====== AVAILABLE DATA

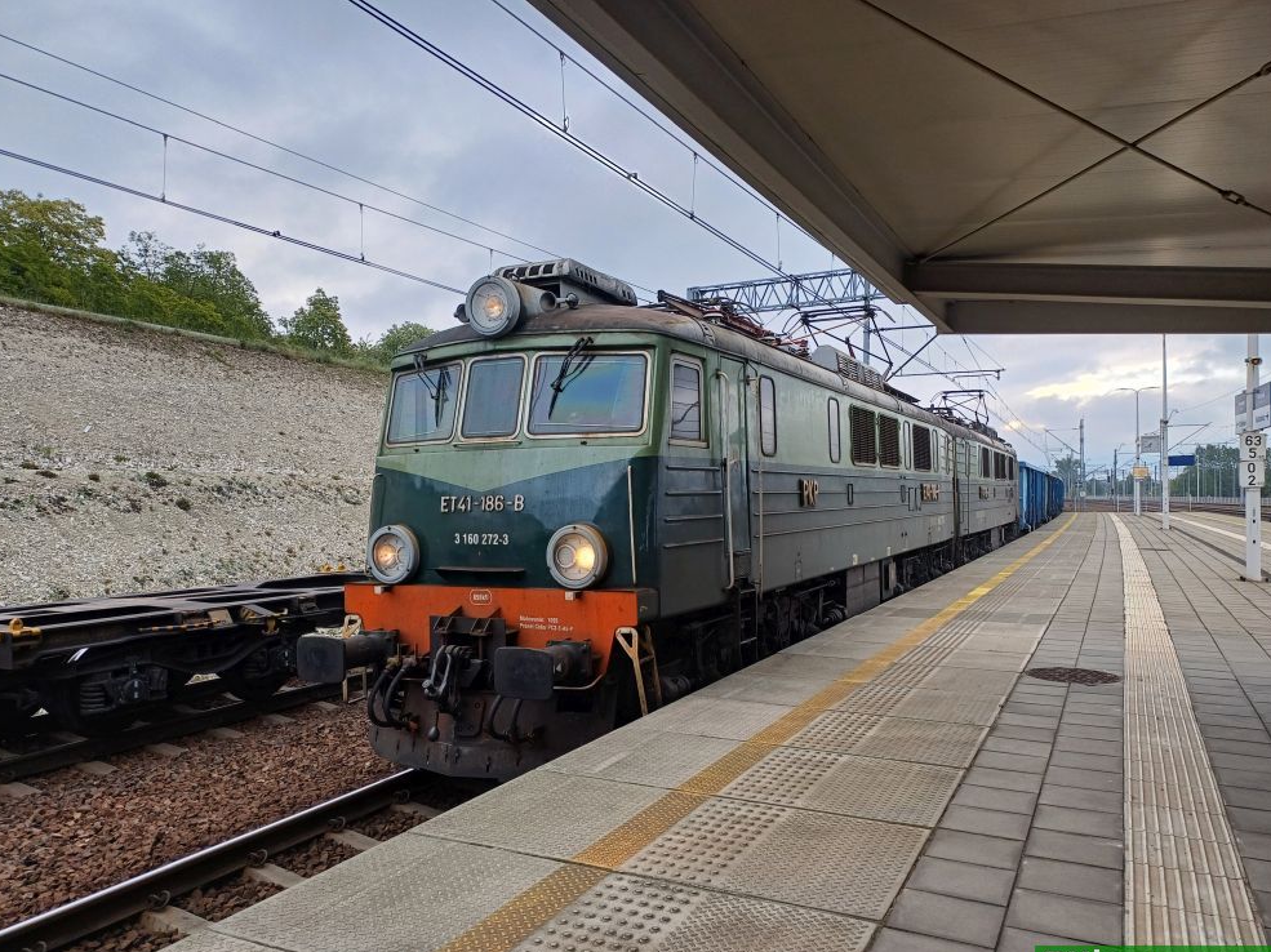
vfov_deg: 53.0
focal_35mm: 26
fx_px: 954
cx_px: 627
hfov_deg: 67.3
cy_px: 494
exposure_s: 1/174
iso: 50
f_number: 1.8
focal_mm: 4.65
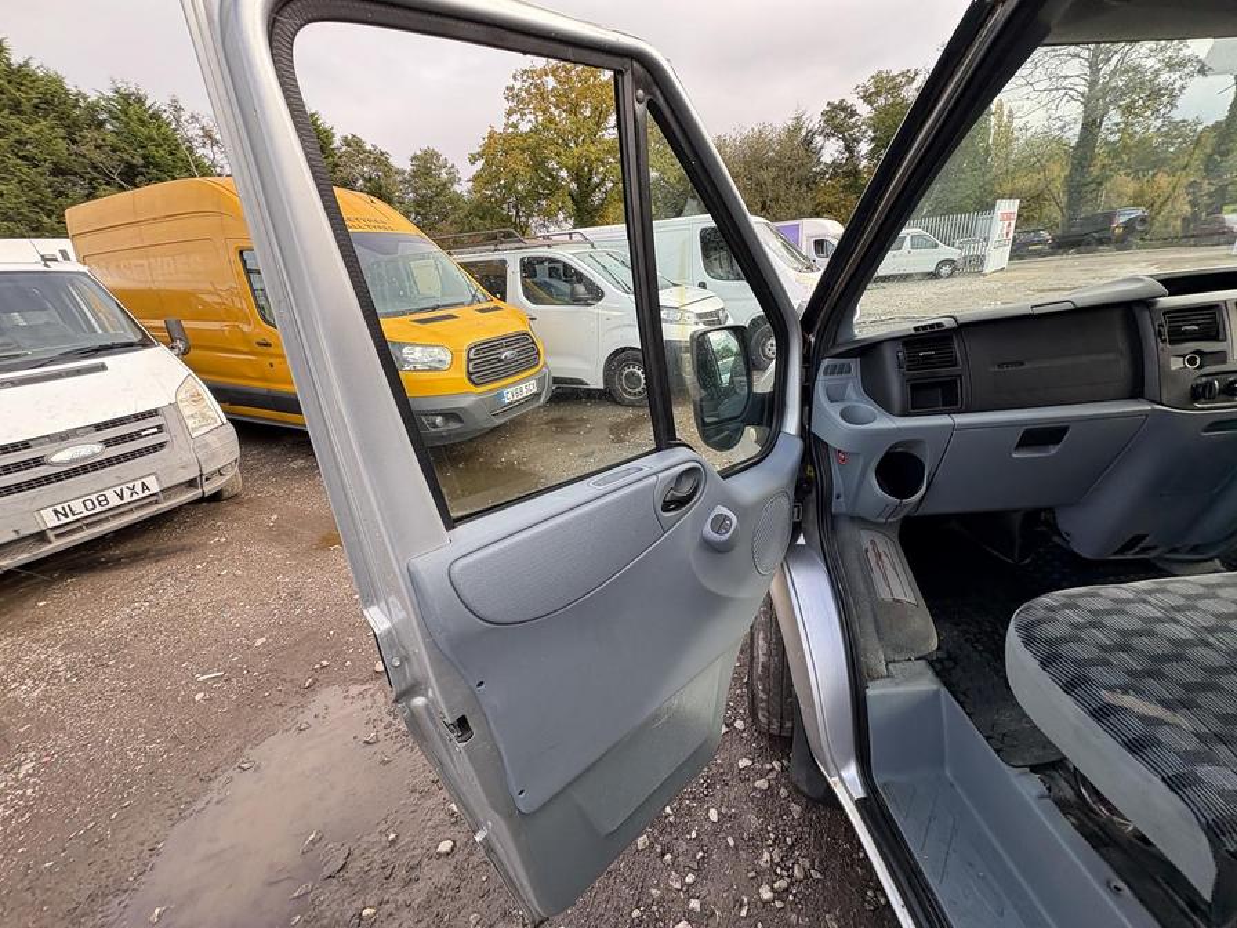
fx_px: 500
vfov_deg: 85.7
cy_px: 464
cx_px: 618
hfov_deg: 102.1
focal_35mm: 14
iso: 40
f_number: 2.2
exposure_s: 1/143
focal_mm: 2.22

============
====== AVAILABLE DATA

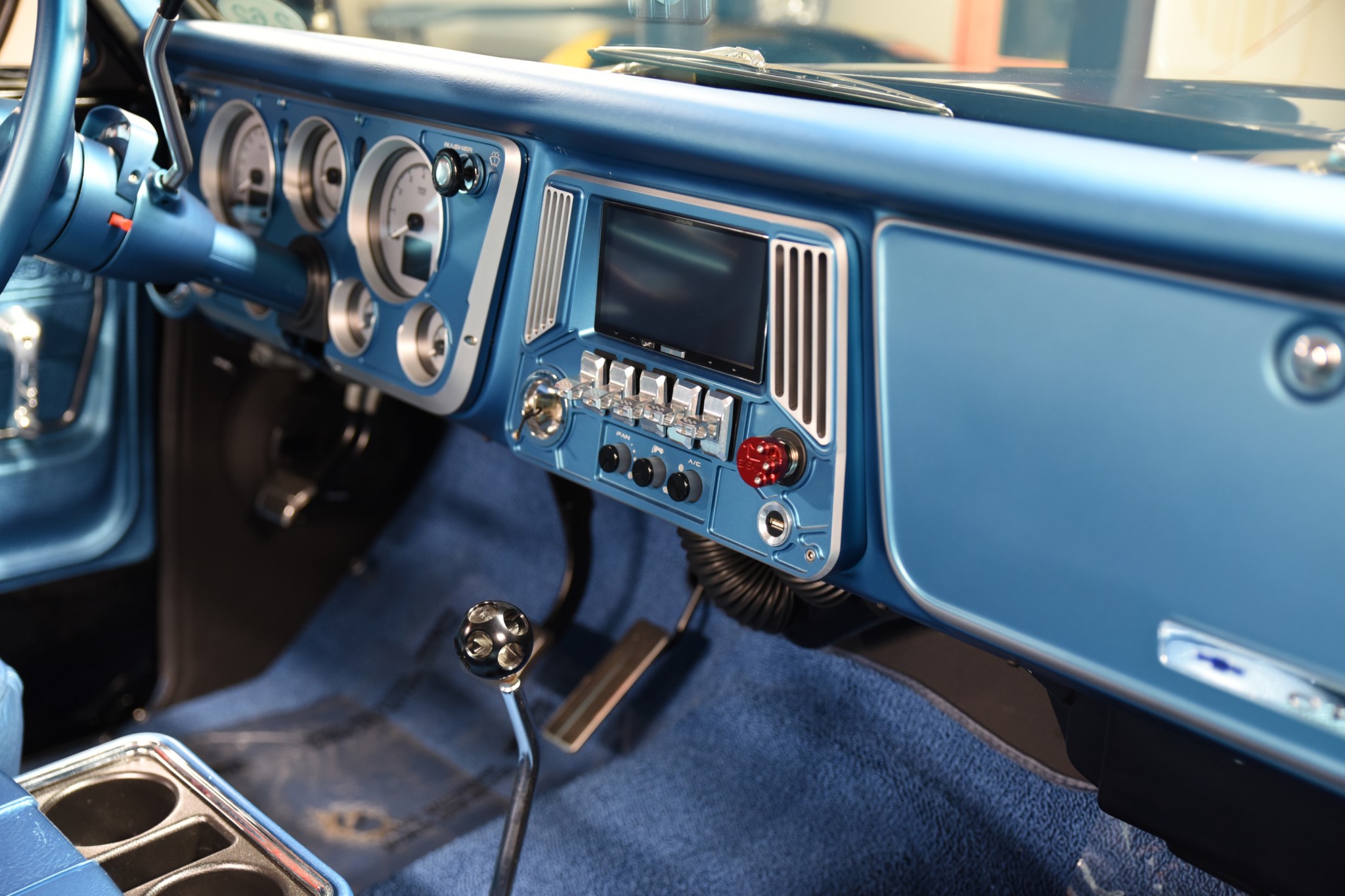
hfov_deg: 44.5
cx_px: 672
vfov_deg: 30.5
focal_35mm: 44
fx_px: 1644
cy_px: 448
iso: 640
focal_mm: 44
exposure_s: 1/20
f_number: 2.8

============

REQUIRED ACTION ▸
Return only the part of the records above that opens with the line containing "hfov_deg: 102.1" and closes with the line containing "focal_mm: 2.22", ends included.

SOLVED EXERCISE ▸
hfov_deg: 102.1
focal_35mm: 14
iso: 40
f_number: 2.2
exposure_s: 1/143
focal_mm: 2.22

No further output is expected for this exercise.